Prediction market platform Polymarket has updated its documentation to show that 15-minute crypto up/down markets now carry taker fees, marking a shift away from its long-standing zero-fee trading model.
According to the revised “Trading Fees” and “Maker Rebates Program” sections of Polymarket’s documentation, the platform has introduced taker-only fees on these short-duration crypto markets to help fund liquidity incentives for market makers.
Fees collected from takers are redistributed daily to liquidity providers in USDC, rather than retained by the protocol itself. The change applies exclusively to 15-minute crypto markets, while the vast majority of Polymarket’s offerings continue to trade without fees.
The fee level varies based on market odds, with the highest charges applied when prices are near 50%. Fees decline toward zero as odds approach either 0% or 100%. Based on examples in the documentation, a taker trade of 100 shares priced at $0.50 would incur a fee of roughly $1.56 — just over 3% of the trade’s value at the peak of the fee curve.

The update appeared without a formal announcement, though archived versions of Polymarket’s documentation indicate that the fee language is new.
A liquidity incentive, not a platform-wide tax
The quiet rollout sparked debate on social media, with community members characterizing the change as a market-structure adjustment rather than a straightforward fee increase.
X user 0x_opus said the update would “increase protection from wash trading,” arguing that Polymarket is not “starting to charge users in the classic sense,” since the fees are redistributed to market makers.

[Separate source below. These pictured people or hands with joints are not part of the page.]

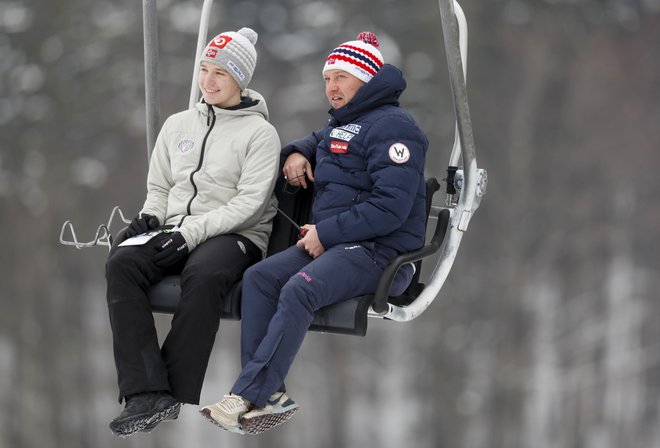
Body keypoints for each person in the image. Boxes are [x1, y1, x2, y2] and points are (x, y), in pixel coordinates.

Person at [199, 31, 429, 435]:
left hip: (380, 252)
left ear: (367, 78)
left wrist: (327, 232)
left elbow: (391, 207)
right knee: (260, 278)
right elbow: (321, 139)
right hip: (339, 244)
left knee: (300, 288)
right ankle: (270, 396)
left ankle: (249, 393)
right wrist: (298, 152)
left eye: (341, 77)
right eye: (327, 79)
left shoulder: (397, 129)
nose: (332, 87)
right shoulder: (348, 122)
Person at [105, 27, 281, 437]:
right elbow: (161, 187)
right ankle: (146, 392)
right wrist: (151, 217)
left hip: (235, 235)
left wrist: (190, 233)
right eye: (204, 69)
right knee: (123, 262)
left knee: (202, 276)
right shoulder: (177, 125)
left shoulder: (259, 134)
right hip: (176, 229)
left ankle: (175, 389)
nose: (208, 81)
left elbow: (248, 204)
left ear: (241, 79)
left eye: (220, 72)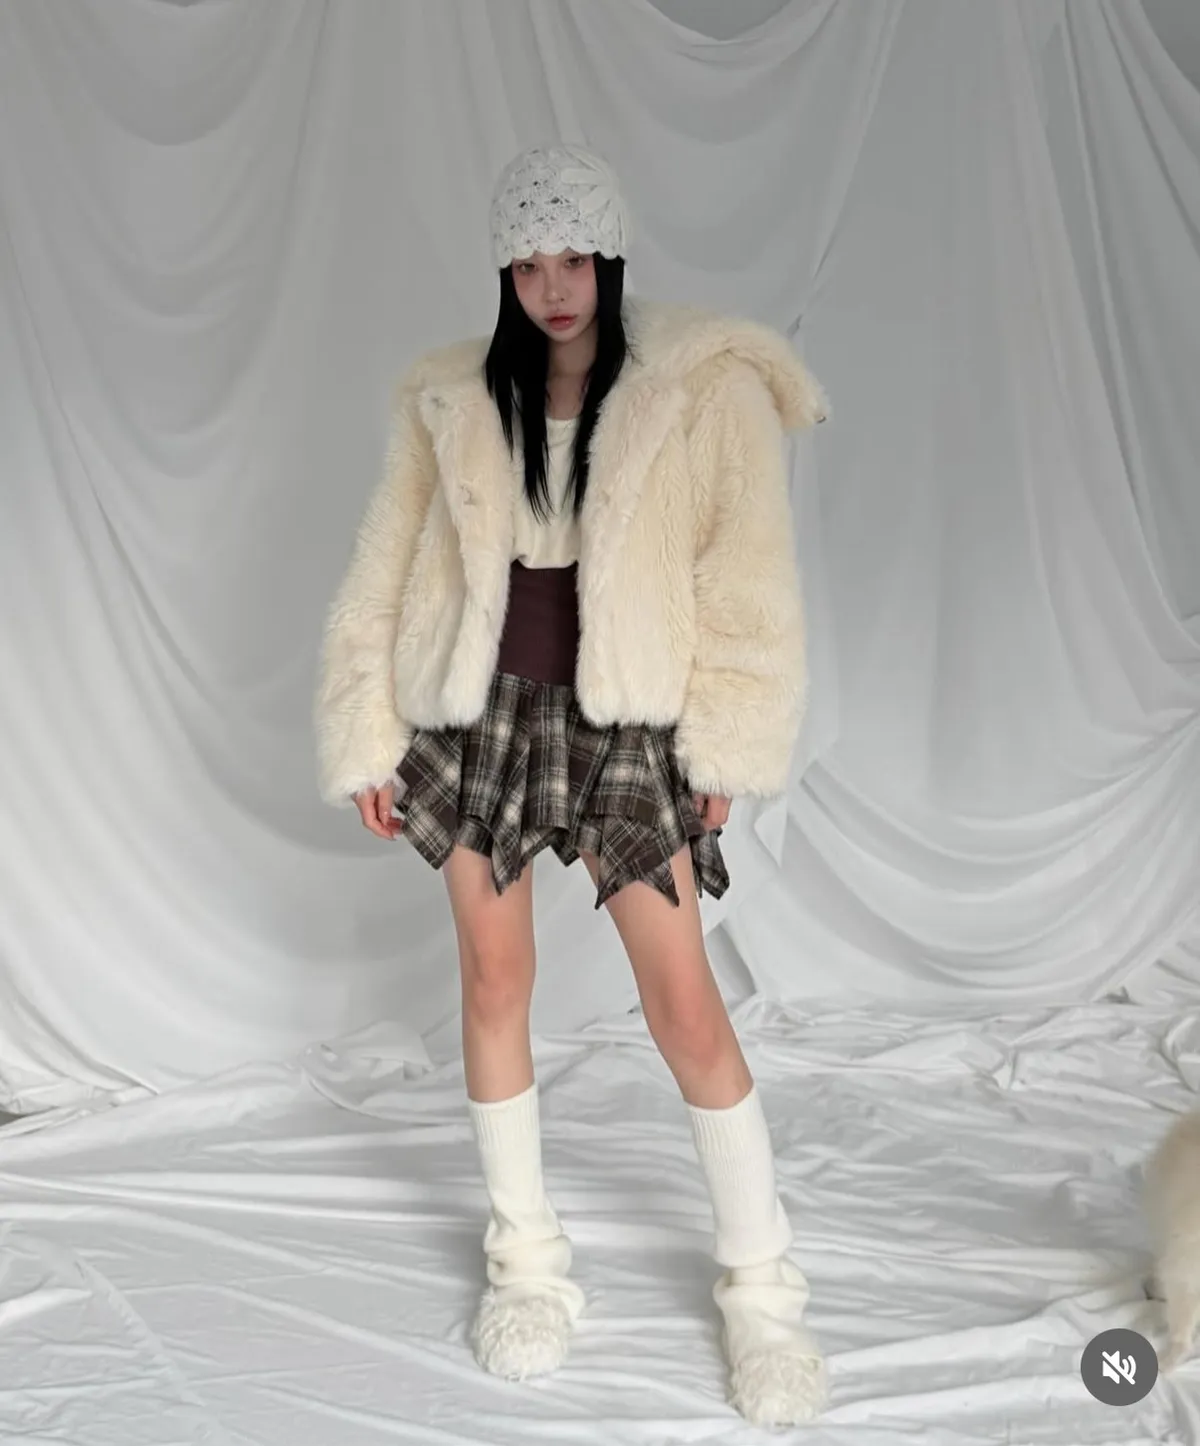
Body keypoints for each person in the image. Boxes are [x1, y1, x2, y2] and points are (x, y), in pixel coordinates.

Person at [314, 143, 829, 1427]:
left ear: (610, 258)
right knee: (494, 983)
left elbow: (747, 574)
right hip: (482, 715)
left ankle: (764, 1293)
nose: (554, 287)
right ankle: (527, 1263)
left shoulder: (696, 388)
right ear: (504, 272)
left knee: (685, 1004)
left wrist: (723, 748)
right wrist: (365, 732)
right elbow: (387, 563)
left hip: (627, 721)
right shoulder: (452, 397)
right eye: (530, 264)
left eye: (575, 260)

Another trader, kiruwaaaaaa, described the move as being “aimed at high-frequency bots,” suggesting that fee-funded rebates could encourage tighter spreads and more consistent liquidity.
User Tawer955 offered a more detailed assessment, calling the headline “scary, but not as bad as it sounds.” He said the system creates a sustainable revenue stream for liquidity providers while reducing incentives for bots that previously exploited zero-fee liquidity.
For most Polymarket users, the impact is expected to be limited. The new fees do not apply to longer-term event markets, political markets, or non-crypto predictions, all of which remain fee-free.
Even within the fee-enabled markets, the structure mitigates the impact on smaller or directional trades. Fees decline sharply near probability extremes and are rounded down for very small transactions.